Inflammation in the Age-Related Thickening and Stiffening of Blood Vessel Walls

Age is characterized by a growing degree of unprompted, unresolved inflammation. Inflammation is a rousing of the immune system into action, a necessary process that aids in the defense of the body against pathogens, as well as in regeneration of injuries. In youth, inflammation is near always promptly resolved once the need is passed. In old age, however, inflammation becomes constant, triggered by many distinct causes: persistent infections; metabolic waste; the breakdown of the intestinal barrier and the blood-brain barrier, leaking unwanted molecules, cells, and pathogens; and rising numbers of senescent cells that secrete inflammatory signals.

Constant, unresolved inflammation is disruptive of tissue maintenance and function throughout the body. In recent years, the research community has demonstrated quite conclusively that accumulation of senescent cells in old tissues causes a significant fraction of this chronic inflammation of aging. Targeted removal of as few as a third of the senescent cells present in tissue via senolytic therapies reduces inflammatory signaling and reverses many of its consequences. This has been amply demonstrated in mice, but human trials of first generation senolytic drugs have to date only assessed a few conditions and a few different approaches to destruction of senescent cells.

As noted in today's open access paper, inflammation and cellular senescence is important in the vascular stiffening and thickening of age, a process that contributes to hypertension and all of the major damage to tissues and systems in the body and brain then caused by chronically raised blood pressure. Interestingly, it is possible to link increased levels of cellular senescence in blood vessel walls with the presence of advanced glycation end-products (AGEs), sugary metabolic waste that forms cross-links between collagen and other molecules of the extracellular matrix, changing the structural properties of tissue as a result. Reduced elasticity (i.e. stiffening) is one direct consequence, but these changes also likely cause nearly cells to react in ways that increase the burden of cellular senescence in that tissue.
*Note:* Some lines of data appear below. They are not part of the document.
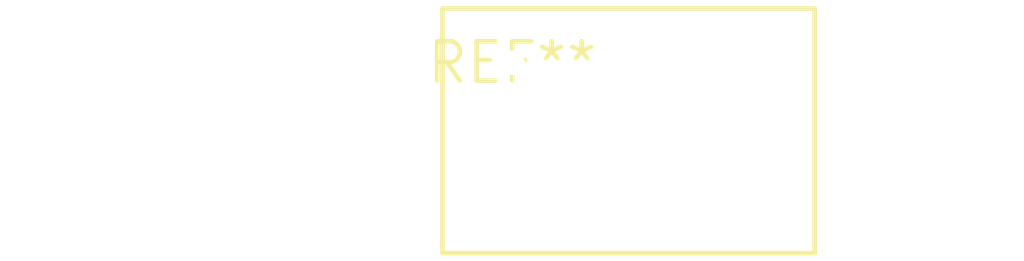
<source format=kicad_pcb>
(kicad_pcb (version 20240108) (generator pcbnew)

  (general
    (thickness 1.6)
  )

  (paper "A4")
  (layers
    (0 "F.Cu" signal)
    (31 "B.Cu" signal)
    (32 "B.Adhes" user "B.Adhesive")
    (33 "F.Adhes" user "F.Adhesive")
    (34 "B.Paste" user)
    (35 "F.Paste" user)
    (36 "B.SilkS" user "B.Silkscreen")
    (37 "F.SilkS" user "F.Silkscreen")
    (38 "B.Mask" user)
    (39 "F.Mask" user)
    (40 "Dwgs.User" user "User.Drawings")
    (41 "Cmts.User" user "User.Comments")
    (42 "Eco1.User" user "User.Eco1")
    (43 "Eco2.User" user "User.Eco2")
    (44 "Edge.Cuts" user)
    (45 "Margin" user)
    (46 "B.CrtYd" user "B.Courtyard")
    (47 "F.CrtYd" user "F.Courtyard")
    (48 "B.Fab" user)
    (49 "F.Fab" user)
    (50 "User.1" user)
    (51 "User.2" user)
    (52 "User.3" user)
    (53 "User.4" user)
    (54 "User.5" user)
    (55 "User.6" user)
    (56 "User.7" user)
    (57 "User.8" user)
    (58 "User.9" user)
  )

  (setup
    (pad_to_mask_clearance 0)
    (pcbplotparams
      (layerselection 0x00010fc_ffffffff)
      (plot_on_all_layers_selection 0x0000000_00000000)
      (disableapertmacros false)
      (usegerberextensions false)
      (usegerberattributes false)
      (usegerberadvancedattributes false)
      (creategerberjobfile false)
      (dashed_line_dash_ratio 12.000000)
      (dashed_line_gap_ratio 3.000000)
      (svgprecision 4)
      (plotframeref false)
      (viasonmask false)
      (mode 1)
      (useauxorigin false)
      (hpglpennumber 1)
      (hpglpenspeed 20)
      (hpglpendiameter 15.000000)
      (dxfpolygonmode false)
      (dxfimperialunits false)
      (dxfusepcbnewfont false)
      (psnegative false)
      (psa4output false)
      (plotreference false)
      (plotvalue false)
      (plotinvisibletext false)
      (sketchpadsonfab false)
      (subtractmaskfromsilk false)
      (outputformat 1)
      (mirror false)
      (drillshape 1)
      (scaleselection 1)
      (outputdirectory "")
    )
  )

  (net 0 "")

  (footprint "RV_Disc_D12mm_W7.9mm_P7.5mm" (layer "F.Cu") (at 0 0))

)

</source>
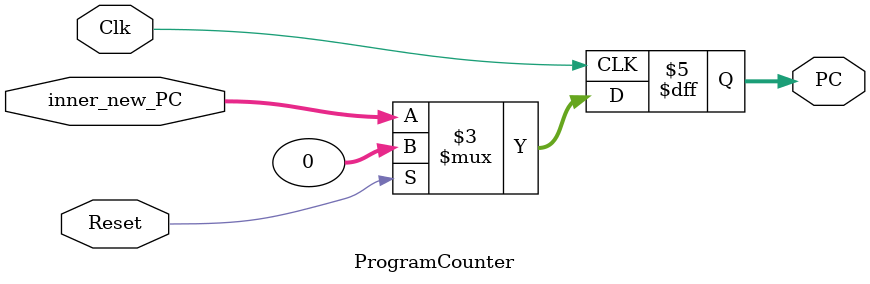
<source format=v>
`timescale 1ns / 1ps
`default_nettype none

module ProgramCounter(inner_new_PC, PC, Reset, Clk);

	input [31:0] inner_new_PC;
	input wire Reset, Clk;

	//(* mark_debug = "true" *)
	output reg [31:0] PC;
	
	always @(posedge Clk) begin
      if(Reset)begin
         PC <= 32'b0;
      end
      else begin
        PC <= inner_new_PC;
      end
   end

endmodule


</source>
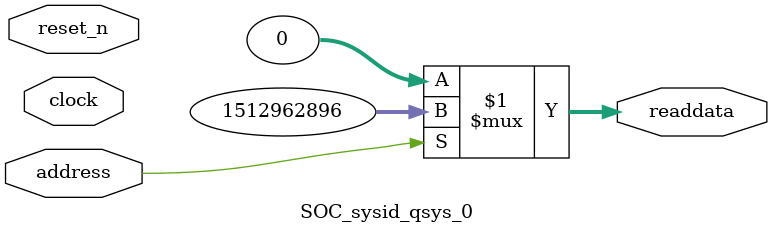
<source format=v>

`timescale 1ns / 1ps
// synthesis translate_on

// turn off superfluous verilog processor warnings 
// altera message_level Level1 
// altera message_off 10034 10035 10036 10037 10230 10240 10030 

module SOC_sysid_qsys_0 (
               // inputs:
                address,
                clock,
                reset_n,

               // outputs:
                readdata
             )
;

  output  [ 31: 0] readdata;
  input            address;
  input            clock;
  input            reset_n;

  wire    [ 31: 0] readdata;
  //control_slave, which is an e_avalon_slave
  assign readdata = address ? 1512962896 : 0;

endmodule




</source>
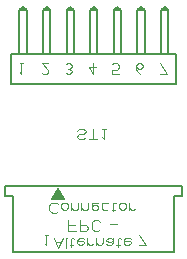
<source format=gbr>
G04 GENERATED BY PULSONIX 7.0 GERBER.DLL 4573*
%INHILLSTAR_140X90_EL_V1_0*%
%LNGERBER_SILKSCREEN_BOTTOM*%
%FSLAX33Y33*%
%IPPOS*%
%LPD*%
%OFA0B0*%
%MOMM*%
%ADD15C,0.125*%
%ADD17C,0.200*%
%ADD71C,0.127*%
%ADD78C,0.203*%
X0Y0D02*
D02*
D15*
X125138Y185116D02*
X125432Y185116D01*
X125285D02*
X125285Y184234D01*
X125138Y184381*
X127253Y170591D02*
X127547Y170591D01*
X127400D02*
X127400Y169709D01*
X127253Y169856*
X127579Y185116D02*
X126991Y185116D01*
X127505Y184602*
X127579Y184455*
X127505Y184308*
X127358Y184234*
X127138*
X126991Y184308*
X129064Y185043D02*
X129211Y185116D01*
X129358*
X129505Y185043*
X129579Y184896*
X129505Y184749*
X129358Y184675*
X129211*
X129358D02*
X129505Y184602D01*
X129579Y184455*
X129505Y184308*
X129358Y184234*
X129211*
X129064Y184308*
X128041Y170341D02*
X128408Y169459D01*
X128776Y170341*
X128188Y169974D02*
X128629Y169974D01*
X129127Y170341D02*
X129053Y170341D01*
Y169459*
X129366Y169753D02*
X129660Y169753D01*
X129513Y169606D02*
X129513Y170268D01*
X129586Y170341*
X129660*
X129733Y170268*
X130579D02*
X130505Y170341D01*
X130358*
X130211*
X130064Y170268*
X129991Y170121*
Y169900*
X130064Y169827*
X130211Y169753*
X130358*
X130505Y169827*
X130579Y169900*
Y169974*
X130505Y170047*
X130358Y170121*
X130211*
X130064Y170047*
X129991Y169974*
X130841Y170341D02*
X130841Y169753D01*
Y169974D02*
X130914Y169827D01*
X131061Y169753*
X131208*
X131355Y169827*
X131616Y170341D02*
X131616Y169753D01*
Y169974D02*
X131689Y169827D01*
X131836Y169753*
X131983*
X132130Y169827*
X132204Y169974*
Y170341*
X132466Y169827D02*
X132613Y169753D01*
X132833*
X132980Y169827*
X133054Y169974*
Y170194*
X132980Y170268*
X132833Y170341*
X132686*
X132539Y170268*
X132466Y170194*
Y170121*
X132539Y170047*
X132686Y169974*
X132833*
X132980Y170047*
X133054Y170121*
Y170194D02*
X133054Y170341D01*
X133316Y169753D02*
X133610Y169753D01*
X133463Y169606D02*
X133463Y170268D01*
X133536Y170341*
X133610*
X133683Y170268*
X134529D02*
X134455Y170341D01*
X134308*
X134161*
X134014Y170268*
X133941Y170121*
Y169900*
X134014Y169827*
X134161Y169753*
X134308*
X134455Y169827*
X134529Y169900*
Y169974*
X134455Y170047*
X134308Y170121*
X134161*
X134014Y170047*
X133941Y169974*
X129203Y171841D02*
X129203Y170959D01*
X129938*
X129791Y171400D02*
X129203Y171400D01*
X130216Y171841D02*
X130216Y170959D01*
X130730*
X130877Y171033*
X130951Y171180*
X130877Y171327*
X130730Y171400*
X130216*
X131963Y171694D02*
X131890Y171768D01*
X131743Y171841*
X131522*
X131375Y171768*
X131302Y171694*
X131228Y171547*
Y171253*
X131302Y171106*
X131375Y171033*
X131522Y170959*
X131743*
X131890Y171033*
X131963Y171106*
X132778Y171547D02*
X133366Y171547D01*
X128395Y173194D02*
X128321Y173268D01*
X128174Y173341*
X127954*
X127806Y173268*
X127733Y173194*
X127659Y173047*
Y172753*
X127733Y172606*
X127806Y172533*
X127954Y172459*
X128174*
X128321Y172533*
X128395Y172606*
X128672Y173121D02*
X128745Y173268D01*
X128892Y173341*
X129040*
X129187Y173268*
X129260Y173121*
Y172974*
X129187Y172827*
X129040Y172753*
X128892*
X128745Y172827*
X128672Y172974*
Y173121*
X129522Y173341D02*
X129522Y172753D01*
Y172974D02*
X129595Y172827D01*
X129742Y172753*
X129890*
X130037Y172827*
X130110Y172974*
Y173341*
X130372D02*
X130372Y172753D01*
Y172974D02*
X130445Y172827D01*
X130592Y172753*
X130740*
X130887Y172827*
X130960Y172974*
Y173341*
X131810Y173268D02*
X131737Y173341D01*
X131590*
X131442*
X131295Y173268*
X131222Y173121*
Y172900*
X131295Y172827*
X131442Y172753*
X131590*
X131737Y172827*
X131810Y172900*
Y172974*
X131737Y173047*
X131590Y173121*
X131442*
X131295Y173047*
X131222Y172974*
X132660Y172827D02*
X132513Y172753D01*
X132292*
X132145Y172827*
X132072Y172974*
Y173121*
X132145Y173268*
X132292Y173341*
X132513*
X132660Y173268*
X132922Y172753D02*
X133216Y172753D01*
X133069Y172606D02*
X133069Y173268D01*
X133142Y173341*
X133216*
X133290Y173268*
X133547Y173121D02*
X133620Y173268D01*
X133767Y173341*
X133915*
X134062Y173268*
X134135Y173121*
Y172974*
X134062Y172827*
X133915Y172753*
X133767*
X133620Y172827*
X133547Y172974*
Y173121*
X134397Y173341D02*
X134397Y172753D01*
Y172974D02*
X134470Y172827D01*
X134617Y172753*
X134765*
X134912Y172827*
X129978Y179371D02*
X130052Y179518D01*
X130199Y179591*
X130493*
X130640Y179518*
X130713Y179371*
X130640Y179224*
X130493Y179150*
X130199*
X130052Y179077*
X129978Y178930*
X130052Y178783*
X130199Y178709*
X130493*
X130640Y178783*
X130713Y178930*
X131358Y179591D02*
X131358Y178709D01*
X130991D02*
X131726Y178709D01*
X132150Y179591D02*
X132444Y179591D01*
X132297D02*
X132297Y178709D01*
X132150Y178856*
X131358Y185116D02*
X131358Y184234D01*
X130991Y184822*
X131579*
X132991Y185043D02*
X133138Y185116D01*
X133358*
X133505Y185043*
X133579Y184896*
Y184822*
X133505Y184675*
X133358Y184602*
X132991*
Y184234*
X133579*
X135268Y170591D02*
X135857Y169709D01*
X135268*
X134991Y184896D02*
X135064Y184749D01*
X135211Y184675*
X135358*
X135505Y184749*
X135579Y184896*
X135505Y185043*
X135358Y185116*
X135211*
X135064Y185043*
X134991Y184896*
Y184675*
X135064Y184455*
X135211Y184308*
X135358Y184234*
X136991Y185116D02*
X137579Y184234D01*
X136991*
D02*
D17*
X127916Y173621D02*
X128416Y174512D01*
X128916Y173621*
X127916*
G36*
X128416Y174512*
X128916Y173621*
X127916*
G37*
D02*
D71*
X124616Y169150D02*
Y173900D01*
X123916*
Y174711*
X123916Y174712*
X138915*
X138916Y174711*
Y173900*
X138216*
Y169150*
X124616*
X125111Y185912D02*
Y189607D01*
X125416Y189912*
X125720Y185912D02*
Y189607D01*
X125416Y189912*
X125720Y189607D02*
X125111D01*
X127111Y185912D02*
Y189607D01*
X127416Y189912*
X127720Y185912D02*
Y189607D01*
X127416Y189912*
X127720Y189607D02*
X127111D01*
X129111Y185912D02*
Y189607D01*
X129416Y189912*
X129720Y185912D02*
Y189607D01*
X129416Y189912*
X129720Y189607D02*
X129111D01*
X131111Y185912D02*
Y189607D01*
X131416Y189912*
X131720Y185912D02*
Y189607D01*
X131416Y189912*
X131720Y189607D02*
X131111D01*
X133111Y185912D02*
Y189607D01*
X133416Y189912*
X133720Y185912D02*
Y189607D01*
X133416Y189912*
X133720Y189607D02*
X133111D01*
X135111Y185912D02*
Y189607D01*
X135416Y189912*
X135720Y185912D02*
Y189607D01*
X135416Y189912*
X135720Y189607D02*
X135111D01*
X137111Y185912D02*
Y189607D01*
X137416Y189912*
X137720Y185912D02*
Y189607D01*
X137416Y189912*
X137720Y189607D02*
X137111D01*
D02*
D78*
X124416Y183412D02*
Y185912D01*
X138416*
Y183412*
X124416*
X0Y0D02*
M02*

</source>
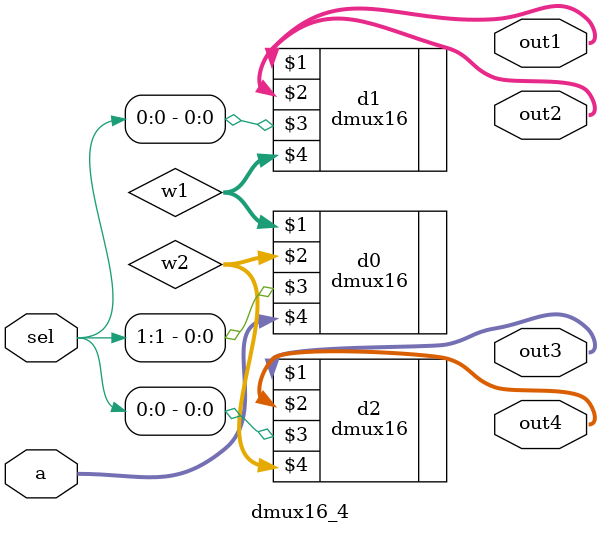
<source format=v>
`timescale 1ns / 1ps

module dmux16_4(out1, out2, out3, out4, sel, a);
input [1:0] sel;
input [15:0] a;
output [15:0] out1, out2, out3, out4;
wire [15:0] w1, w2;
dmux16 d0(w1, w2, sel[1], a);
dmux16 d1(out1, out2, sel[0], w1);
dmux16 d2(out3, out4, sel[0], w2);
endmodule

</source>
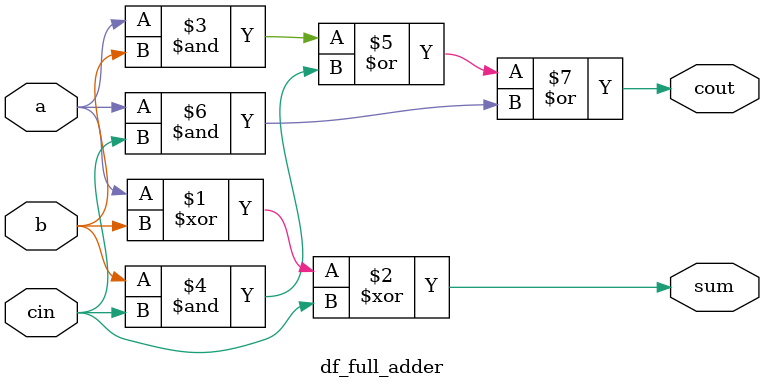
<source format=v>
module df_full_adder(a,b,cin,sum,cout);

input a,b,cin;
output sum,cout;

assign sum = a ^ b ^ cin;
assign cout = (a & b) | (b & cin) | (a & cin);

endmodule
</source>
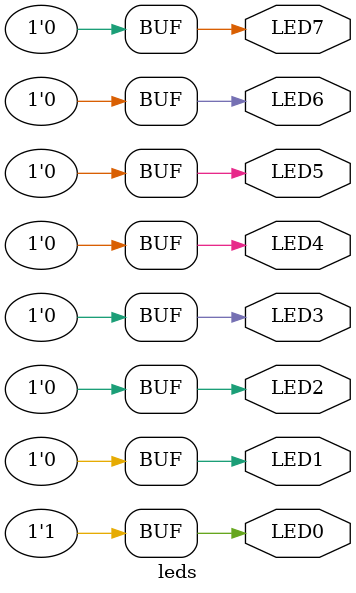
<source format=v>
module leds(	// file.cleaned.mlir:2:3
  output LED0,	// file.cleaned.mlir:2:23
         LED1,	// file.cleaned.mlir:2:38
         LED2,	// file.cleaned.mlir:2:53
         LED3,	// file.cleaned.mlir:2:68
         LED4,	// file.cleaned.mlir:2:83
         LED5,	// file.cleaned.mlir:2:98
         LED6,	// file.cleaned.mlir:2:113
         LED7	// file.cleaned.mlir:2:128
);

  assign LED0 = 1'h1;	// file.cleaned.mlir:3:13, :5:5
  assign LED1 = 1'h0;	// file.cleaned.mlir:4:14, :5:5
  assign LED2 = 1'h0;	// file.cleaned.mlir:4:14, :5:5
  assign LED3 = 1'h0;	// file.cleaned.mlir:4:14, :5:5
  assign LED4 = 1'h0;	// file.cleaned.mlir:4:14, :5:5
  assign LED5 = 1'h0;	// file.cleaned.mlir:4:14, :5:5
  assign LED6 = 1'h0;	// file.cleaned.mlir:4:14, :5:5
  assign LED7 = 1'h0;	// file.cleaned.mlir:4:14, :5:5
endmodule


</source>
Proinflammation, profibrosis, and arterial aging

Aging is a major risk factor for the morbidity and mortality of quintessential cardiovascular diseases, such as hypertension and atherosclerosis, mainly due to arterial wall structural and functional adverse remodeling, such as intimal medial thickening (IMT) and stiffening. The age-associated increase in collagen deposition within the arterial wall is known as arterial profibrosis; and the age-associated increase in sterile inflammation within the wall is known as arterial proinflammation. Proinflammation and profibrosis are the key molecular and cellular events in age-associated IMT and arterial stiffening. It is widely accepted that proinflammatory endothelial cells (ECs) and vascular smooth muscle cells (VSMCs) are mainly responsible for age-associated adverse arterial cellular events; however, the consequence of proinflammation and profibrosis (predisposing collagen deposition) greatly affects the behavior of these cells adversely with a predominant impact on the age-associated arterial stiffening, which is not completely understood.

In the aging arterial wall, collagen types I, II, and III are predominant, and are mainly produced by stiffened vascular smooth muscle cells (VSMCs) governed by proinflammatory signaling, leading to profibrosis. Profibrosis is regulated by an increase in the proinflammatory molecules angiotensin II, milk fat globule-EGF-VIII, and transforming growth factor-beta 1 (TGF-β1) signaling and a decrease in the vasorin signaling cascade. The release of these proinflammatory factors triggers the activation of matrix metalloproteinase type II (MMP-2) and activates profibrogenic TGF-β1 signaling, contributing to profibrosis. The age-associated increase in activated MMP-2 cleaves latent TGF-β and subsequently increases TGF-β1 activity leading to collagen deposition in the arterial wall.

Collagen fibrils become resistant to cleavage over time. Mice with a targeted mutation that yields collagenase-resistant type I collagen create an old senescent phenotype. VSMCs in the aortic wall of these mutated mice are susceptible to stress-induced cellular senescence, displaying senescence-associated beta-galactosidase (SA-β-Gal) activity and upregulated p16 in response to angiotensin II infusion. In addition, mutant collagen directly reduces the replicative lifespan of human VSMCs and increases stress-induced measures of cellular senescence such as SA-β-Gal activity, p16 expression, and p21 expression. Thus, resistance to collagen cleavage, such as advanced glycation endproduct (AGE) formation, accelerates cellular senescence, arterial stiffening, and aging. A long-term senolytic treatment (intermittently with dasatinib + quercetin via oral gavage) significantly eliminates senescent cells in the medial layer of aortae from aged mice and reduces arterial stiffening.